The upshot of all of this, in my opinion, is that by themselves, thermochronologic ages are meaningless. They are non-unique, and therefore just numbers. Assigning meaning to a thermochronologic age requires external constraints, namely a good understanding of the geology of your study area (good maps, cross sections, and tectonic reconstructions) and multiple thermochronologic controls. There are some excellent software packages that allow you to use many different thermochronometers at once to iteratively constrain each other, usually considering many potential variables are deciding what thermal histories are consistent with all of the available data. My personal favorite is Rich Ketcham’s HeFTy. But it all really starts with the geology.

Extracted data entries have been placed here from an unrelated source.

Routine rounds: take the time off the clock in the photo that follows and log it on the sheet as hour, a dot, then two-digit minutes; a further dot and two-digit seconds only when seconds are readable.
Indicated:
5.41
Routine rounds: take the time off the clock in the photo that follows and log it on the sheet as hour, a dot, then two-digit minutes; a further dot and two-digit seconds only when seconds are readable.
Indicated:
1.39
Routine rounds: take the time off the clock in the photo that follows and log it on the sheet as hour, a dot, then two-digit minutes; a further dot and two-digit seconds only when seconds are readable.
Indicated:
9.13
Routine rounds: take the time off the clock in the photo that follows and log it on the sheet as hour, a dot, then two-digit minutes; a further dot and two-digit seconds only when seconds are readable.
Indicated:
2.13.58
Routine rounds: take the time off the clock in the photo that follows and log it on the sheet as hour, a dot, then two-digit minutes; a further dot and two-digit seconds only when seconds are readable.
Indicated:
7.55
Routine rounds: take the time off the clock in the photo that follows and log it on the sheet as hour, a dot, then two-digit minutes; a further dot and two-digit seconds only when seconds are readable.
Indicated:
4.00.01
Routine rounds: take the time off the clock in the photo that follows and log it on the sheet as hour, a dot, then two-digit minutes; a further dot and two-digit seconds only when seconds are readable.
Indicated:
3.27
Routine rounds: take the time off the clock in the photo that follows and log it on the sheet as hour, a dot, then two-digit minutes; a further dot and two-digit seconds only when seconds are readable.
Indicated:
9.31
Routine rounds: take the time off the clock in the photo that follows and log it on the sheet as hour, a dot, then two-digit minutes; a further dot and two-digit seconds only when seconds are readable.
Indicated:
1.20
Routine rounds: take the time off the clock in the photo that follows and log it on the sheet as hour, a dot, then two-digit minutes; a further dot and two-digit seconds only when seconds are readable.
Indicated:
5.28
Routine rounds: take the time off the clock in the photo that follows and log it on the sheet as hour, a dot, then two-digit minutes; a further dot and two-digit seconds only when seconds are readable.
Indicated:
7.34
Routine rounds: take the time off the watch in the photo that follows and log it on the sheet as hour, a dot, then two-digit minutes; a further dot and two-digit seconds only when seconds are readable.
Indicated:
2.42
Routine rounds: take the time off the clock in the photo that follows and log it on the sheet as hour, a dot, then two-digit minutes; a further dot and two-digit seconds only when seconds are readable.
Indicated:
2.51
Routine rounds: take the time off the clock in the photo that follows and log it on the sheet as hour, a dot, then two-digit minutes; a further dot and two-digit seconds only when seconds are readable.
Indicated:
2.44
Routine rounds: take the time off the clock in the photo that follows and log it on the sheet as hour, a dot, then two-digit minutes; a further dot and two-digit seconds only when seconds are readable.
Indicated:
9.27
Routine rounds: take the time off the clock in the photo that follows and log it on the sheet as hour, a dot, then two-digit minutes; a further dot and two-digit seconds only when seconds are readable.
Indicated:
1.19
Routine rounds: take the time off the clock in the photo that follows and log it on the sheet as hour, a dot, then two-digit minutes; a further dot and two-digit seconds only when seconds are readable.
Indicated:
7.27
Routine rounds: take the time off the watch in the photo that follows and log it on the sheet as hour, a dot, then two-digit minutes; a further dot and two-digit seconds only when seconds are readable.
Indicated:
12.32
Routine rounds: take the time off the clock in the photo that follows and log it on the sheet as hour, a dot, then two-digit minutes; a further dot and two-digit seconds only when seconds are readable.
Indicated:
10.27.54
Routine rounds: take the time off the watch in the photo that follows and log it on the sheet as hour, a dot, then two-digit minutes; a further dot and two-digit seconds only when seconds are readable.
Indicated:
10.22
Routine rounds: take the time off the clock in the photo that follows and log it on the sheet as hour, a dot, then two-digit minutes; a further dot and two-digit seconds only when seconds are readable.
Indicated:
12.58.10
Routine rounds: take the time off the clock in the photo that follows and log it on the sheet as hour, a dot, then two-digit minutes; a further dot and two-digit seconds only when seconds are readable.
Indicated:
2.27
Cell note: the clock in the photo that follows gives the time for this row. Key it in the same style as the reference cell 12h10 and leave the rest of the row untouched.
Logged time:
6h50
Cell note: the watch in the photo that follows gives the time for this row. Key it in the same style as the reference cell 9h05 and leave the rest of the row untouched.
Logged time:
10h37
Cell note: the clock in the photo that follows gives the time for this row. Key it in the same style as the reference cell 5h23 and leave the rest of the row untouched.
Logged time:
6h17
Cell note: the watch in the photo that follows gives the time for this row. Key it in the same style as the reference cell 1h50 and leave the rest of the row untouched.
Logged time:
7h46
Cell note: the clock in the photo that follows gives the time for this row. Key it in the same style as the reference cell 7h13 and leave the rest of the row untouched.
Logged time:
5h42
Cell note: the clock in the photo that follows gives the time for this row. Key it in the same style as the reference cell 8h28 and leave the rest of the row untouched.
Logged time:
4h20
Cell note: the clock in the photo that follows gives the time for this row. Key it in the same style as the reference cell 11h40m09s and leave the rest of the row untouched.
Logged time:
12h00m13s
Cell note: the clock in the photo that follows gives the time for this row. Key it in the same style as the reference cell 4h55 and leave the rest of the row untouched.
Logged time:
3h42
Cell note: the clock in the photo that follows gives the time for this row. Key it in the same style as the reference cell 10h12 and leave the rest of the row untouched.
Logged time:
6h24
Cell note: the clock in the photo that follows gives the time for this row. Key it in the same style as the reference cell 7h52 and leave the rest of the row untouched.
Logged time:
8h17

Like many complications in science, the problems inherent in assigning a temperature to a thermochronologic age are increasingly being turned into tools savvy thermochronologists can actually use to their advantage. As I’ve said before, calculating a geochronologic or thermochronologic age is simple and straightforward. Assigning geologic meaning to that age takes time. It turns out that this problem is especially important to the understanding of the “low temperature” thermochronometers. Since these have seen a huge boom in use and importance in the past decade, it is no wonder that the problem of what closure means is
receiving more and more attention.
I hesitated at including this as the final figure, but decided to include it with a few disclaimers. First, these are all approximate range of closure temperatures for common thermochronologic systems assuming cooling rates of ~10-100 °C/My, and, I do not mean to imply that U-Pb zircon has a classic closure temperature, only that Pb is retained in zircon at exceptionally high temepratures, and typically is more reflective of the time of crystallization than of cooling through a specific temperature. Also, deciding what thermal importance to assign to your particular thermochronologic age requires a great deal of thinking, that is, these temperatures are relevant for the kinds of systems and tectonic settings I typically study, not necessarily those you happen to study. For example, if you work in hydrothermally altered areas, all bets are off. That being said.
Dodson, M.H., 1973, Closure Temperature in Cooling Geochronological and Petrological Systems, Contributions to Mineralogy and Petrology, v. 40, pp. 259-274.
And, although it is focused on the 40Ar/39Ar world, Ian McDougall and T. Mark Harrison’s excellent book Geochronology and Thermochronology by the 40Ar/39Ar Method (Oxford University Press, 1999) gives an excellent discussion of closure temperatures, their meaning, and their derivation.